What is more postmodern than the metafictional autobiography of a film writer after the success of his films. Williamson then had the opportunity to make a fictional reality in television. Where film, college, literature with parodies of film. This world that never existed in America, even A Winter’s Tale, Jack is curious about the failure of his “John Hughes’ dream.” What is more of an anti-idealistic film than television. Take the set in the final season: Dawson recreates his home for the Boston Strangler. A reference to Williamson recreating Dawson’s Creek from his childhood. He echoes the same troupe in Scream (1996) referenced in a similar way in the studio in Scream 3 (2000). This is analogous to watching a film on an old cathode ray television, in the wrong ratio, poor resolution of our own postmodern childhood.

 

Hope

Hope is a pattern, a schema. Tragedy, conflict, disappointment, anger, acceptance and finding a new path. Sometimes hope destroys the characters.
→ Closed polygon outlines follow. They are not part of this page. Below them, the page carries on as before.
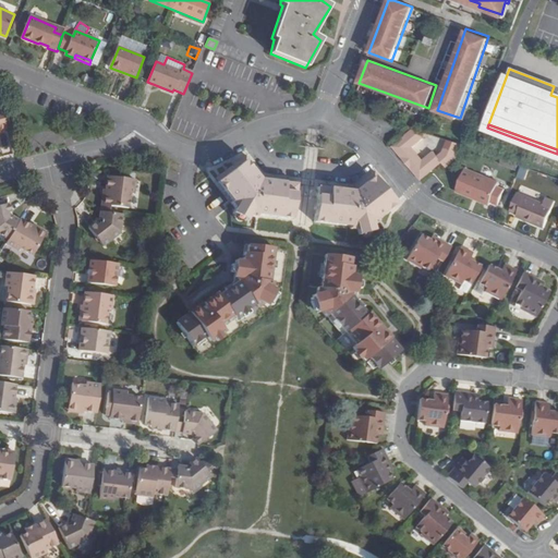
[(414,128),(392,146),(399,152),(421,180),(441,161),(447,167),(455,159),(456,159),(461,145),(414,128)]
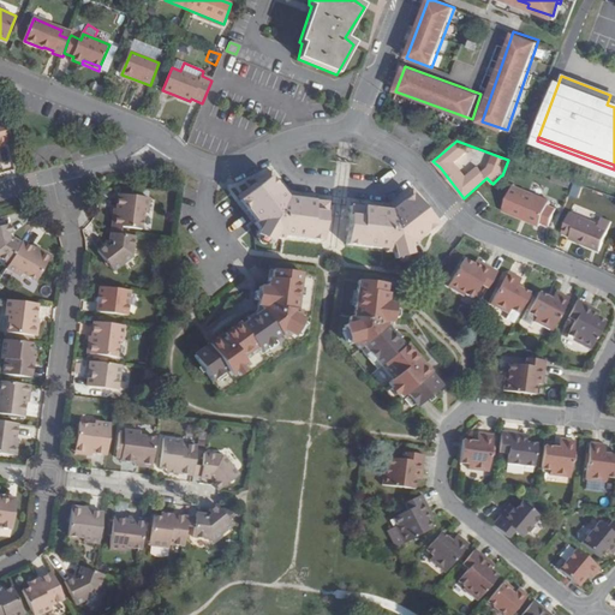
[(237,195),(239,198),(269,174),(287,197),(314,199),(314,195),(291,191),(269,168),(237,195)]
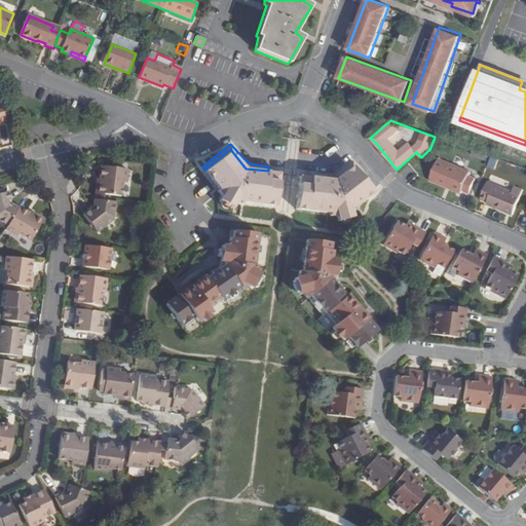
[(230,149),(204,170),(220,188),(218,190),(222,195),(221,198),(232,205),(234,201),(240,202),(240,200),(274,205),(278,173),(268,171),(246,168),(230,149)]
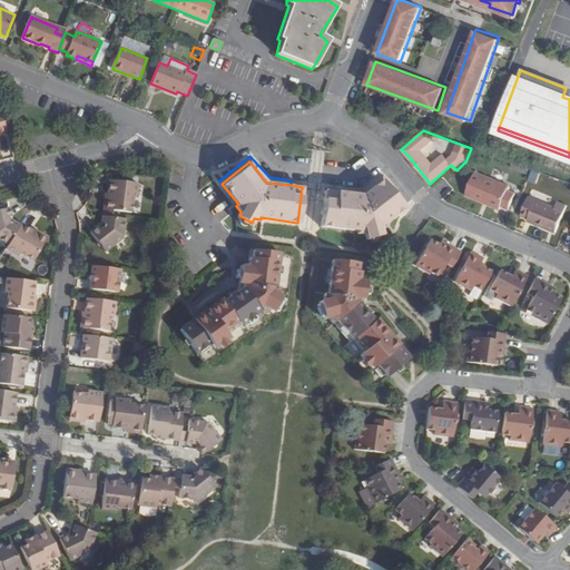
[(381,178),(404,204),(408,202),(382,172),(367,184),(355,188),(338,187),(338,192),(362,194),(381,178)]
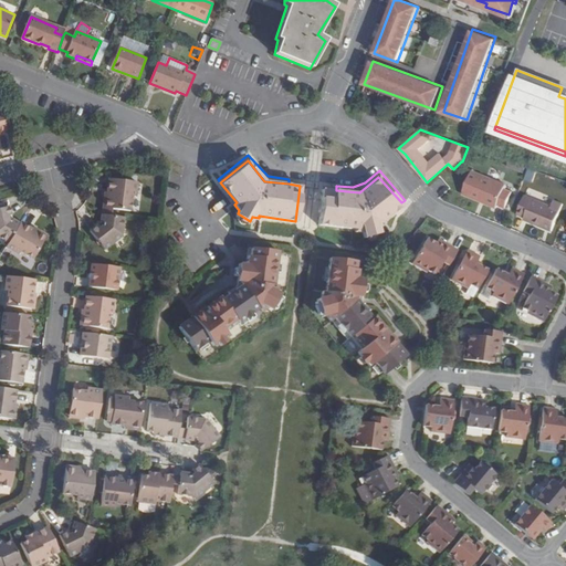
[(463,198),(482,205),(484,199),(500,205),(507,208),(514,192),(506,189),(507,186),(473,173),(463,198)]
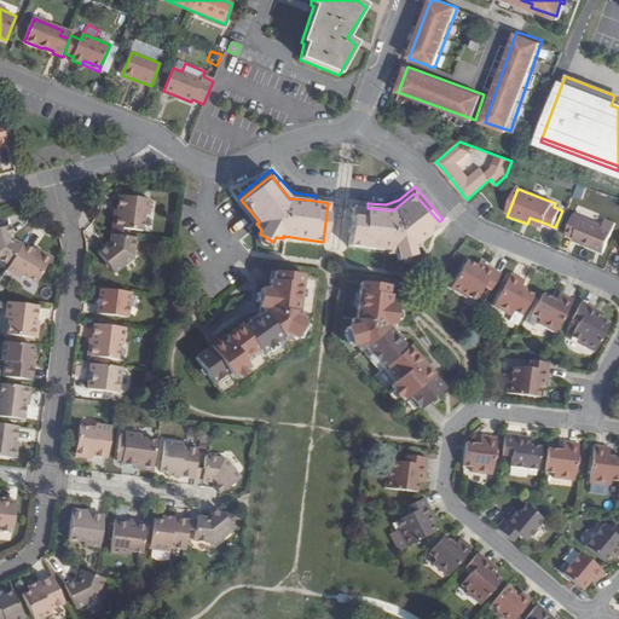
[(418,239),(439,221),(414,194),(393,210),(368,208),(354,206),(350,244),(388,248),(388,252),(397,253),(398,259),(416,253),(414,248),(421,243),(418,239)]
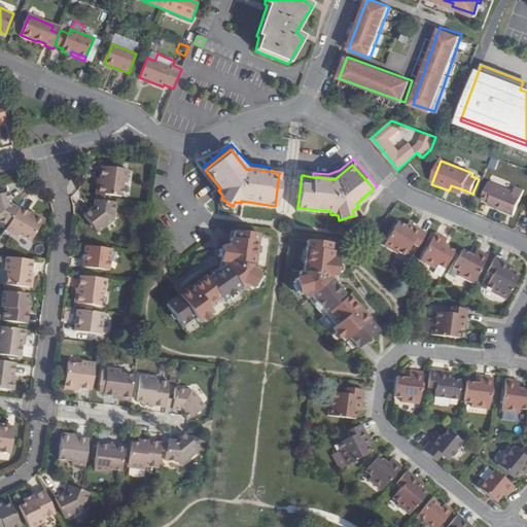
[(99,194),(104,195),(121,197),(124,183),(127,183),(129,170),(103,167),(101,179),(99,194)]
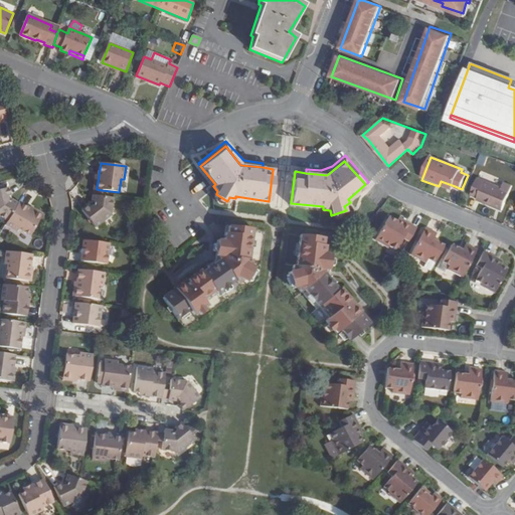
[(502,188),(479,178),(473,195),(479,198),(478,200),(502,209),(512,185),(505,182),(502,188)]
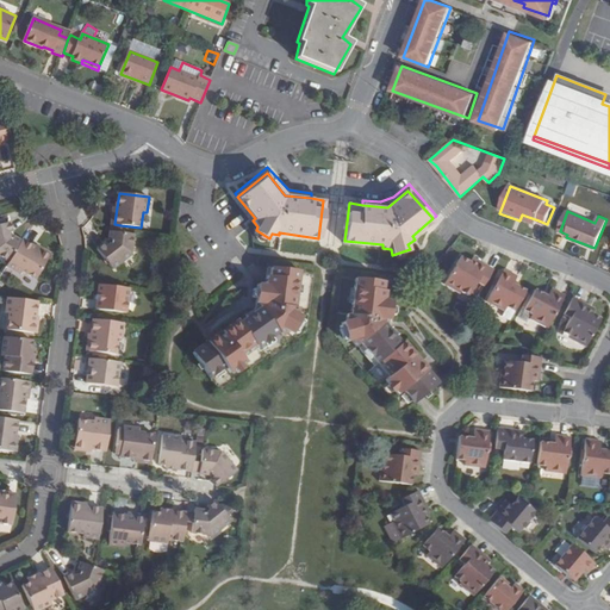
[(522,215),(520,221),(535,228),(539,221),(522,215)]
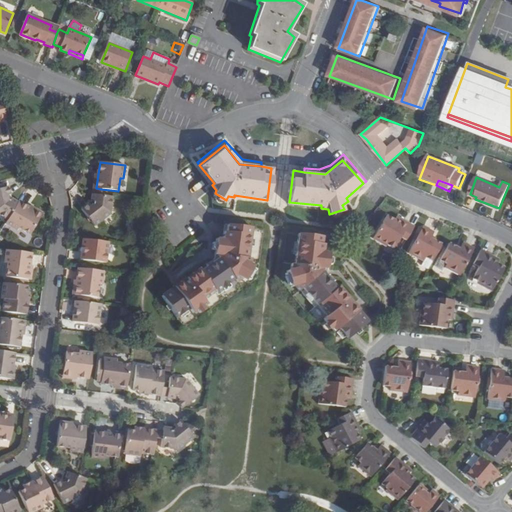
[(0,215),(8,220),(18,203),(11,199),(8,187),(0,188),(0,215)]
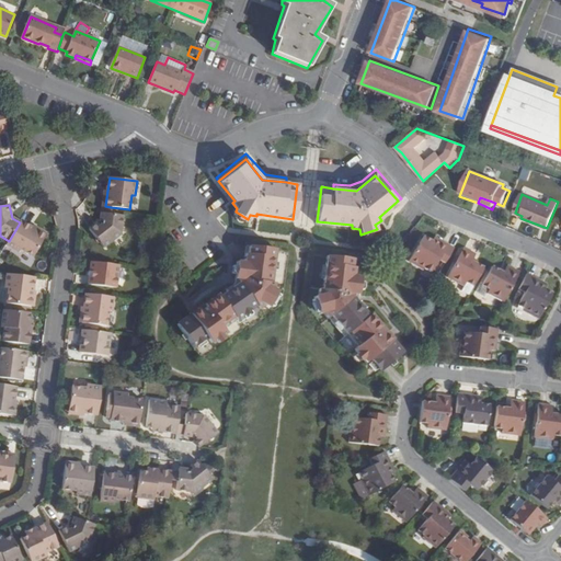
[(121,230),(122,216),(111,214),(101,213),(100,220),(91,228),(106,245),(123,232),(121,230)]
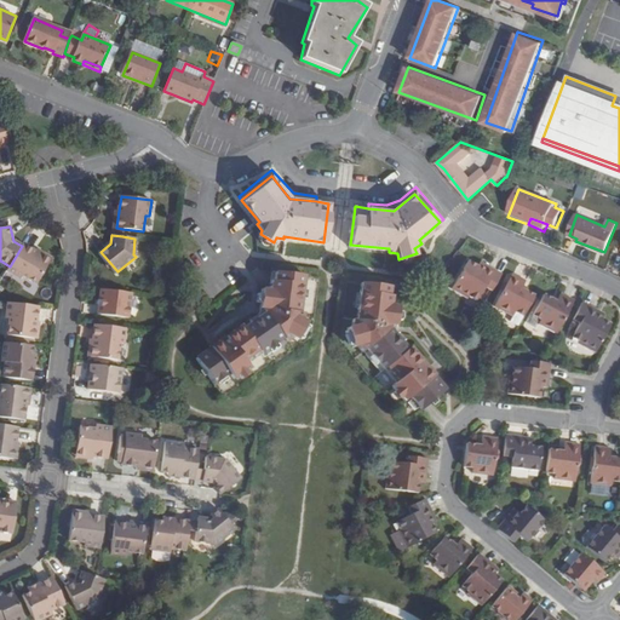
[(35,252),(22,245),(22,246),(10,267),(6,271),(19,280),(22,276),(36,285),(51,260),(35,252)]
Dawson’s love for Joey is overwhelming, the hope of starting again, this hope inherently stilted. When Tobey is waiting for Jack, he asks Jen where does the fantasy of a man that wrongs you, begs you to come back and says you are my universe come from? Jen answers: ‘television, movies, that little place in our hearts that has hope.’ The stockbroker character expresses the same thing, they are ‘in the business of selling hope, the thing that courses through your veins.’ What does Dawson say when Pacey asks do you think we can ever be friends again? Dawson says anything is possible. And it is that hope that carries within us, the strength to be literary, to be self-referential and understand ourselves in a digital age. These were some of the ideas we used to discuss about The Creek that reflected our childhood, transition, adulthood and television.